The fledgling outdoor adventure sport celebrates its birthday
I stared down over the edge of the cliff above Black's Beach, wishing I'd brought a mountain goat. The pass to the bottom was narrow and rocky, but my handheld GPS told me I had no choice. What I was looking for, a small box, was a half-mile ahead and 300 feet down. So, over the cliff I went.
The first time I'd done something like this was about five years ago, in West Virginia. Some state tourism officials called me and asked if I'd like to try something called "geocaching," a sort of hiking, treasure hunting and technology hybrid that uses GPS coordinates to locate hidden "caches" all over the world.
It all started nine years ago this May 1, when the U.S. government turned off the selective availability of its Global Positioning System satellites orbiting earth. That gave civilians with GPS devices the ability to pinpoint small objects, like a hidden container, within just a few feet for the first time ever. One enterprising guy in Portland got an idea. On May 3, he hid a black bucket with a few trinkets in it in the woods outside his home and marked the coordinates with his GPS device. He posted them online and three days later, it'd been found twice, giving birth to what would eventually be known as geocaching.
Today, there are around 64,000 geocaches hidden in California, and 16,000 of those are within 100 miles of San Diego. I decided I'd try and find a few, then write about it. It's not as easy as it sounds.
My first attempt, cache number GC1F44E, took two hours to find — and it was marked as "easy" on geocaching.com. But a friend and I spent an entire afternoon pacing back and forth under the Rio Vista trolley stop in Mission Valley, looking for a tiny box hidden somewhere along the bike path. We quickly found that the problem with most GPS devices is that they're, at best, accurate only to within about 10 feet. Depending on things such as clouds, trees or, say, the trolley tracks high above you, accuracy can easily drop to 50 or even 100 feet. That leaves just you and your wits to locate the cache. From what I gathered reading online, some people seem to have a preternatural ability to find these things. My friend and I, not so much.
So, we cheated. We read the hint on geocaching.com that told us to look for the "orange dot" on the sidewalk, then move 2 feet to our right. This particular sidewalk just happened to have orange dots about every 10 feet, but no matter. After a process of trial and error — and error — we found the cache just under a bush, covered with some leaves and branches.

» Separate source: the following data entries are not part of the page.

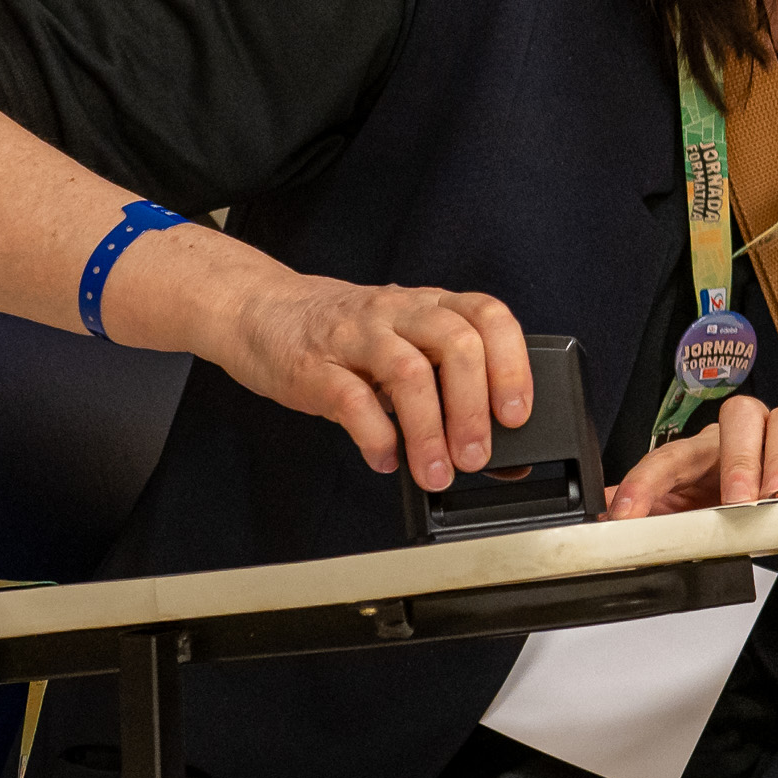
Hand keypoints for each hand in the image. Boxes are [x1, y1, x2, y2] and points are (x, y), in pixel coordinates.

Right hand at [199, 271, 529, 486]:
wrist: (260, 311)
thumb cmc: (342, 336)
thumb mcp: (402, 347)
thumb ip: (447, 392)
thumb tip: (506, 459)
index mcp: (428, 305)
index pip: (488, 316)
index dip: (511, 364)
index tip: (517, 415)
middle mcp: (398, 313)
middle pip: (456, 343)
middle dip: (474, 408)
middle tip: (476, 457)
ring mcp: (355, 337)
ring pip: (408, 372)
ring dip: (429, 431)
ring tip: (435, 472)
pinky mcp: (314, 366)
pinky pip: (351, 400)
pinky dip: (376, 437)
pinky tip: (385, 458)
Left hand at [603, 398, 777, 548]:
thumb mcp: (732, 513)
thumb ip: (676, 514)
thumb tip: (612, 516)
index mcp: (725, 451)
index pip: (679, 453)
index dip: (648, 479)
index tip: (623, 512)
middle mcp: (766, 432)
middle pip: (738, 416)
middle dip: (730, 459)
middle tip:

"That's it?" my friend asked as we opened the army-green box. He was right; it was a bit anticlimactic. Geocaching bills itself as a treasure hunt, but the caches don't really contain anything of value, just a logbook and maybe a few trinkets.
I wanted a bigger challenge. So I went back online and got the coordinates for a cache near Black's beach, a place I'd only seen in news reports about lifeguards rescuing people from the cliffs. Standing at the top, overlooking the water, I could see why. I followed the compass on my GPS and slowly made my way down the treacherous path — too slowly, I could tell, for the man and his friend behind me. They'd been on my heels for about 50 feet, and all I could think was that if one of them fell, they were going to take me down with them.
I stepped to the side to let them pass, then continued on my way, pausing for just a few moments to take in the view. I could see why other geocachers rated this hike highly, though was confused by the mere 2.5-difficulty rating the terrain received. I couldn't imagine what a trail on the top of the scale looked like.
By the time I made it to the beach, and then the half-mile north to where the cache was hidden deep in a crevice, I was winded and hot from the sun. I climbed my way through the crack in the cliffs, pushing the thought of snakes and the occasional "what am I doing" out of my mind as I rummaged around thorny bushes looking for what was described online as a small camo-colored container.
After about a half-hour, I was tempted to give up. But then I spotted it, peeking out from behind a rock. I retrieved the box from its hiding spot and found the usuals inside: a logbook, a few small toys, a postcard, a key chain. Nothing out of the ordinary. Just like the others, there was no treasure, nothing even remotely exciting. Still, I had a sense of accomplishment.
I thought about that as I walked back, trying to keep my mind on anything but the unclothed sunbathers around me, wondering what it is about geocaching that keeps me and thousands of others across the world coming back. The thrill of the hunt? The satisfaction of a task completed? Maybe it was just the sense of being on a mission, or an excuse to get outside. The Black's Beach cache had allowed me to see parts of San Diego I probably never would've seen by my own accord. Whatever it was, it made me happy and I decided I didn't really need to know why.
I arrived at the base of the trail that had brought me down to the beach. I looked up — way up — to the top. I muttered a curse word under my breath, then promised myself that next time I'd stick to the caches in less-remote locations, like the one hidden at the monument in Little Italy or those along the trolley.
Last time I checked, there were about a dozen. At my rate, that'll keep me busy for weeks.